Arthroscopy is a surgical procedure that avoids the need to open up the whole knee – instead, orthopaedic surgeons insert instruments through button-seized holes to visualize, diagnose, and treat problems inside a joint. At least 70,000 knee arthroscopies are performed every year in Australia.
But arthroscopy can be a difficult procedure, given that the knee joint has only a tiny space (estimated in one study to be less than 4mls in volume) between all its important structures.
“Surgeons are constantly having to work out where their instruments are located in relation to key structures such as bones and ligaments in the knee, and trying to avoid doing any extra damage.”
“Our research aims to provide feedback to the surgeon through live labelling of knee structures in the 3D image that comes from the arthroscopic camera,” said Professor Carneiro.
The machine learning approach being used is called semantic segmentation, where an algorithm is trained to recognise key structures in the knee such as the femur and tibia bones, the anterior cruciate ligament (ACL) and the meniscus (a rubbery structure that acts like a shock absorber in the knee).
“We used more than 8000 images to train our system, with information provided regarding the names of key structures but also depth measurements,” said Professor Carneiro.

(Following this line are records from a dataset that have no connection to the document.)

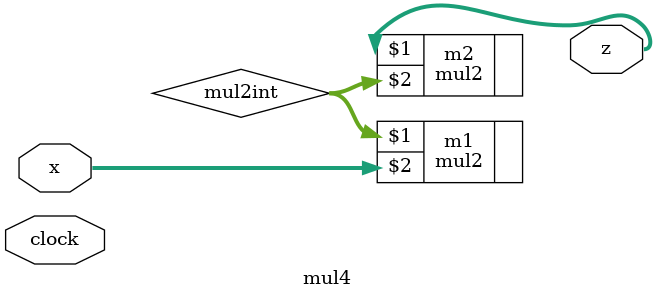
<source format=sv>
module mul4(output [N:0]z, input [N:0]x, input clock);

  parameter N=8;

  wire [N:0] mul2int;
  wire [N:0] outreg;
  reg  [N:0] in;

  mul2 #(N) m1(mul2int,x);
  mul2 #(N) m2(z,mul2int);

  

endmodule // mul4

</source>
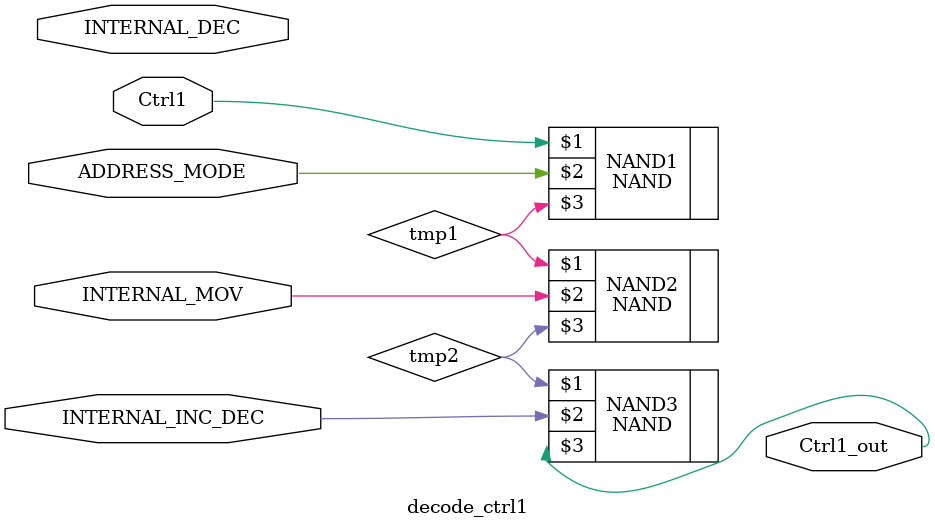
<source format=v>
module decode_ctrl1(Ctrl1,INTERNAL_MOV,ADDRESS_MODE,INTERNAL_INC_DEC,INTERNAL_DEC,Ctrl1_out);
    input Ctrl1,INTERNAL_MOV,ADDRESS_MODE,INTERNAL_INC_DEC,INTERNAL_DEC;
    output Ctrl1_out;
    wire tmp1,tmp2;
    NAND NAND1(Ctrl1,ADDRESS_MODE,tmp1);
    NAND NAND2(tmp1,INTERNAL_MOV,tmp2);
    NAND NAND3(tmp2,INTERNAL_INC_DEC,Ctrl1_out);
endmodule
</source>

“We found this method was much more accurate than a previous, simpler approach to the problem.”
“Our next step is to produce a fully labelled 3D model of the structures in front of the camera, such that surgeons can know the exact position of the arthroscope inside the knee joint,” said Professor Carneiro.
Professor Carneiro is also working on other applications for machine learning in health, including identifying potential cancers in the bowel, picking out abnormalities in chest X-rays, finding cancers that have spread (metastasised) into lymph nodes and detection of endometriosis.